## [Task to complete]
Please write the data out once more, exactly as it is given.

## [Information provided]

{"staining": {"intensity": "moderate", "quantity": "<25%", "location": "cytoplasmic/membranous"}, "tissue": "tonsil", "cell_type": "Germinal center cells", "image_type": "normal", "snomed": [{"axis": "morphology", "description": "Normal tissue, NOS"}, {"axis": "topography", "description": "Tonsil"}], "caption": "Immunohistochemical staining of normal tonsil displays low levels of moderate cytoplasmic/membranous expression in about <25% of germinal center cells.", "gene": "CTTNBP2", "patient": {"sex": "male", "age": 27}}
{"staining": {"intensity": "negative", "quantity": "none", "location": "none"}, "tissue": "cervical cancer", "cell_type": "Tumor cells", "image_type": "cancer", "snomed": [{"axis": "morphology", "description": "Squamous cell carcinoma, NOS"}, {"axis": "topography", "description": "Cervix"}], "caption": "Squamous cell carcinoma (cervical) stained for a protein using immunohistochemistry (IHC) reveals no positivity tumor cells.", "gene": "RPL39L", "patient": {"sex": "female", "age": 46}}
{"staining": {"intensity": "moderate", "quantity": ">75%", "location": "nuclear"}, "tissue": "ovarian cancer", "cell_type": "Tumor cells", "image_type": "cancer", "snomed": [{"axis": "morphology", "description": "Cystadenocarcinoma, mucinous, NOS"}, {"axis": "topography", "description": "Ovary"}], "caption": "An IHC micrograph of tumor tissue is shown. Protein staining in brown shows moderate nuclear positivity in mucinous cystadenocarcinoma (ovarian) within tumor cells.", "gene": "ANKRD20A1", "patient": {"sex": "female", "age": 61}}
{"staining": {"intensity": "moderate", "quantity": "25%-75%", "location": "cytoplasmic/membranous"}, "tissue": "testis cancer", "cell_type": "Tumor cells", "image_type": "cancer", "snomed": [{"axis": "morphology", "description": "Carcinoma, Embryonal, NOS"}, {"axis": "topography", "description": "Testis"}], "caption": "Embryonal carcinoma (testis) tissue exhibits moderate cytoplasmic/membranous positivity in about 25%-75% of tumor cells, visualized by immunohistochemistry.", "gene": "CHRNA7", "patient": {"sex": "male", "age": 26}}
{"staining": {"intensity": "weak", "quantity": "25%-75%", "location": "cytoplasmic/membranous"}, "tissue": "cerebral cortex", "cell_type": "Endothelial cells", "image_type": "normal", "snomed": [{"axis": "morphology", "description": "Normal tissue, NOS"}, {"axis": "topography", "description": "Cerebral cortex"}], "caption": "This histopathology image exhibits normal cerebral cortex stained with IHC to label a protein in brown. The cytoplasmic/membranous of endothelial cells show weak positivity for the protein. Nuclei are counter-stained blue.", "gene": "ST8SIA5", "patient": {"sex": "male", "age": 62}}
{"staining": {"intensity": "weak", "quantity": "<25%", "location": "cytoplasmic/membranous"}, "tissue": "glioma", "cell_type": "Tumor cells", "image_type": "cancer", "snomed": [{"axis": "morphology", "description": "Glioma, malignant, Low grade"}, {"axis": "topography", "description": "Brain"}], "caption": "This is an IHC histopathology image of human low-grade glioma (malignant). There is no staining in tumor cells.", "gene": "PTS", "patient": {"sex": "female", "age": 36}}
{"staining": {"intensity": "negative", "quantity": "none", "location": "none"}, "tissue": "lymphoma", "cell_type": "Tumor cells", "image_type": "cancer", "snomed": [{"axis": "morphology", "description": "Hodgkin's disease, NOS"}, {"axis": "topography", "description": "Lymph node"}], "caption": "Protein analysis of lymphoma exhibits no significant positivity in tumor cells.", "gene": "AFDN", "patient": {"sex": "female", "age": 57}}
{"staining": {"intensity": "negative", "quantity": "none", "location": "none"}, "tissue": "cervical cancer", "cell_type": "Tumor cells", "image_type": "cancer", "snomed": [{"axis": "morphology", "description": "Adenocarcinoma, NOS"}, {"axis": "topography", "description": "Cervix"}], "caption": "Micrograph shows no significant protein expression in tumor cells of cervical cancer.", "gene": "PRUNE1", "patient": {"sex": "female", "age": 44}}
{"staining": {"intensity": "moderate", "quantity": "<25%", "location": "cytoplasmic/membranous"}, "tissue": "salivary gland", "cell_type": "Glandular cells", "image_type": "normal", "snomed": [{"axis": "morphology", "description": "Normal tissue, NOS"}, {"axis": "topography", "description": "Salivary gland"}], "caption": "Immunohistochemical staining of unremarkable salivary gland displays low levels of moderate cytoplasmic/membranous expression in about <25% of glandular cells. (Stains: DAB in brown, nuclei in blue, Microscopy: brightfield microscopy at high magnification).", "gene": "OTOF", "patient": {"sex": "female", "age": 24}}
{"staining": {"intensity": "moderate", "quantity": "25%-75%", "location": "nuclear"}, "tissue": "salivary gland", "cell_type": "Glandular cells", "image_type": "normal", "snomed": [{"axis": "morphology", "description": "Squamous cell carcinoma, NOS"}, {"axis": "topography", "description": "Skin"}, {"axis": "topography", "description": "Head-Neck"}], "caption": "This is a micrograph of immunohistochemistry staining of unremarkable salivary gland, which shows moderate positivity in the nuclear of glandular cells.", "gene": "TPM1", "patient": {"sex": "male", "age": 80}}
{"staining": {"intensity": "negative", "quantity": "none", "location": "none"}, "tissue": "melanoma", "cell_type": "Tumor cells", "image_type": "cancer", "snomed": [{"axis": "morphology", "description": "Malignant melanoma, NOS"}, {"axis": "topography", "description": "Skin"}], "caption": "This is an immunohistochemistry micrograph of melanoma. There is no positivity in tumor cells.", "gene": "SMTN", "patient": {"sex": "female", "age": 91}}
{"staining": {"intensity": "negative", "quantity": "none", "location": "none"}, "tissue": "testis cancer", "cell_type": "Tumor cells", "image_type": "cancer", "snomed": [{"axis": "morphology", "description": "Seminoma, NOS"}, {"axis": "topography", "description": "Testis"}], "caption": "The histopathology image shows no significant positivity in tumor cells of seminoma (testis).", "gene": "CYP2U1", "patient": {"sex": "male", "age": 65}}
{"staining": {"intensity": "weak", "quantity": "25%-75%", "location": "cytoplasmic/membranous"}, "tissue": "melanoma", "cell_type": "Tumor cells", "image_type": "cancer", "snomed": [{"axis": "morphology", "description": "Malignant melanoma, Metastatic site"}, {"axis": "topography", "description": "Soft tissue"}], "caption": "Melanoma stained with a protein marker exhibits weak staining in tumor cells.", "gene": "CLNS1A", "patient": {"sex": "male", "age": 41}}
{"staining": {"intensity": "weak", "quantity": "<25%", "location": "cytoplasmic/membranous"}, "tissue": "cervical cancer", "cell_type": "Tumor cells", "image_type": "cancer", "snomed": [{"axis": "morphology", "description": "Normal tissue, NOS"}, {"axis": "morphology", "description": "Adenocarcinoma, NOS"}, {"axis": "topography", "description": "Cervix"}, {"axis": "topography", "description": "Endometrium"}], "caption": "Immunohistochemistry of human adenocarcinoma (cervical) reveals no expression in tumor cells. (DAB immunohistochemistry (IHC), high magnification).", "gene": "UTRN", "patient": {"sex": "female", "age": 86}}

## [Result]
{"staining": {"intensity": "moderate", "quantity": "<25%", "location": "cytoplasmic/membranous"}, "tissue": "tonsil", "cell_type": "Germinal center cells", "image_type": "normal", "snomed": [{"axis": "morphology", "description": "Normal tissue, NOS"}, {"axis": "topography", "description": "Tonsil"}], "caption": "Immunohistochemical staining of normal tonsil displays low levels of moderate cytoplasmic/membranous expression in about <25% of germinal center cells.", "gene": "CTTNBP2", "patient": {"sex": "male", "age": 27}}
{"staining": {"intensity": "negative", "quantity": "none", "location": "none"}, "tissue": "cervical cancer", "cell_type": "Tumor cells", "image_type": "cancer", "snomed": [{"axis": "morphology", "description": "Squamous cell carcinoma, NOS"}, {"axis": "topography", "description": "Cervix"}], "caption": "Squamous cell carcinoma (cervical) stained for a protein using immunohistochemistry (IHC) reveals no positivity tumor cells.", "gene": "RPL39L", "patient": {"sex": "female", "age": 46}}
{"staining": {"intensity": "moderate", "quantity": ">75%", "location": "nuclear"}, "tissue": "ovarian cancer", "cell_type": "Tumor cells", "image_type": "cancer", "snomed": [{"axis": "morphology", "description": "Cystadenocarcinoma, mucinous, NOS"}, {"axis": "topography", "description": "Ovary"}], "caption": "An IHC micrograph of tumor tissue is shown. Protein staining in brown shows moderate nuclear positivity in mucinous cystadenocarcinoma (ovarian) within tumor cells.", "gene": "ANKRD20A1", "patient": {"sex": "female", "age": 61}}
{"staining": {"intensity": "moderate", "quantity": "25%-75%", "location": "cytoplasmic/membranous"}, "tissue": "testis cancer", "cell_type": "Tumor cells", "image_type": "cancer", "snomed": [{"axis": "morphology", "description": "Carcinoma, Embryonal, NOS"}, {"axis": "topography", "description": "Testis"}], "caption": "Embryonal carcinoma (testis) tissue exhibits moderate cytoplasmic/membranous positivity in about 25%-75% of tumor cells, visualized by immunohistochemistry.", "gene": "CHRNA7", "patient": {"sex": "male", "age": 26}}
{"staining": {"intensity": "weak", "quantity": "25%-75%", "location": "cytoplasmic/membranous"}, "tissue": "cerebral cortex", "cell_type": "Endothelial cells", "image_type": "normal", "snomed": [{"axis": "morphology", "description": "Normal tissue, NOS"}, {"axis": "topography", "description": "Cerebral cortex"}], "caption": "This histopathology image exhibits normal cerebral cortex stained with IHC to label a protein in brown. The cytoplasmic/membranous of endothelial cells show weak positivity for the protein. Nuclei are counter-stained blue.", "gene": "ST8SIA5", "patient": {"sex": "male", "age": 62}}
{"staining": {"intensity": "weak", "quantity": "<25%", "location": "cytoplasmic/membranous"}, "tissue": "glioma", "cell_type": "Tumor cells", "image_type": "cancer", "snomed": [{"axis": "morphology", "description": "Glioma, malignant, Low grade"}, {"axis": "topography", "description": "Brain"}], "caption": "This is an IHC histopathology image of human low-grade glioma (malignant). There is no staining in tumor cells.", "gene": "PTS", "patient": {"sex": "female", "age": 36}}
{"staining": {"intensity": "negative", "quantity": "none", "location": "none"}, "tissue": "lymphoma", "cell_type": "Tumor cells", "image_type": "cancer", "snomed": [{"axis": "morphology", "description": "Hodgkin's disease, NOS"}, {"axis": "topography", "description": "Lymph node"}], "caption": "Protein analysis of lymphoma exhibits no significant positivity in tumor cells.", "gene": "AFDN", "patient": {"sex": "female", "age": 57}}
{"staining": {"intensity": "negative", "quantity": "none", "location": "none"}, "tissue": "cervical cancer", "cell_type": "Tumor cells", "image_type": "cancer", "snomed": [{"axis": "morphology", "description": "Adenocarcinoma, NOS"}, {"axis": "topography", "description": "Cervix"}], "caption": "Micrograph shows no significant protein expression in tumor cells of cervical cancer.", "gene": "PRUNE1", "patient": {"sex": "female", "age": 44}}
{"staining": {"intensity": "moderate", "quantity": "<25%", "location": "cytoplasmic/membranous"}, "tissue": "salivary gland", "cell_type": "Glandular cells", "image_type": "normal", "snomed": [{"axis": "morphology", "description": "Normal tissue, NOS"}, {"axis": "topography", "description": "Salivary gland"}], "caption": "Immunohistochemical staining of unremarkable salivary gland displays low levels of moderate cytoplasmic/membranous expression in about <25% of glandular cells. (Stains: DAB in brown, nuclei in blue, Microscopy: brightfield microscopy at high magnification).", "gene": "OTOF", "patient": {"sex": "female", "age": 24}}
{"staining": {"intensity": "moderate", "quantity": "25%-75%", "location": "nuclear"}, "tissue": "salivary gland", "cell_type": "Glandular cells", "image_type": "normal", "snomed": [{"axis": "morphology", "description": "Squamous cell carcinoma, NOS"}, {"axis": "topography", "description": "Skin"}, {"axis": "topography", "description": "Head-Neck"}], "caption": "This is a micrograph of immunohistochemistry staining of unremarkable salivary gland, which shows moderate positivity in the nuclear of glandular cells.", "gene": "TPM1", "patient": {"sex": "male", "age": 80}}
{"staining": {"intensity": "negative", "quantity": "none", "location": "none"}, "tissue": "melanoma", "cell_type": "Tumor cells", "image_type": "cancer", "snomed": [{"axis": "morphology", "description": "Malignant melanoma, NOS"}, {"axis": "topography", "description": "Skin"}], "caption": "This is an immunohistochemistry micrograph of melanoma. There is no positivity in tumor cells.", "gene": "SMTN", "patient": {"sex": "female", "age": 91}}
{"staining": {"intensity": "negative", "quantity": "none", "location": "none"}, "tissue": "testis cancer", "cell_type": "Tumor cells", "image_type": "cancer", "snomed": [{"axis": "morphology", "description": "Seminoma, NOS"}, {"axis": "topography", "description": "Testis"}], "caption": "The histopathology image shows no significant positivity in tumor cells of seminoma (testis).", "gene": "CYP2U1", "patient": {"sex": "male", "age": 65}}
{"staining": {"intensity": "weak", "quantity": "25%-75%", "location": "cytoplasmic/membranous"}, "tissue": "melanoma", "cell_type": "Tumor cells", "image_type": "cancer", "snomed": [{"axis": "morphology", "description": "Malignant melanoma, Metastatic site"}, {"axis": "topography", "description": "Soft tissue"}], "caption": "Melanoma stained with a protein marker exhibits weak staining in tumor cells.", "gene": "CLNS1A", "patient": {"sex": "male", "age": 41}}
{"staining": {"intensity": "weak", "quantity": "<25%", "location": "cytoplasmic/membranous"}, "tissue": "cervical cancer", "cell_type": "Tumor cells", "image_type": "cancer", "snomed": [{"axis": "morphology", "description": "Normal tissue, NOS"}, {"axis": "morphology", "description": "Adenocarcinoma, NOS"}, {"axis": "topography", "description": "Cervix"}, {"axis": "topography", "description": "Endometrium"}], "caption": "Immunohistochemistry of human adenocarcinoma (cervical) reveals no expression in tumor cells. (DAB immunohistochemistry (IHC), high magnification).", "gene": "UTRN", "patient": {"sex": "female", "age": 86}}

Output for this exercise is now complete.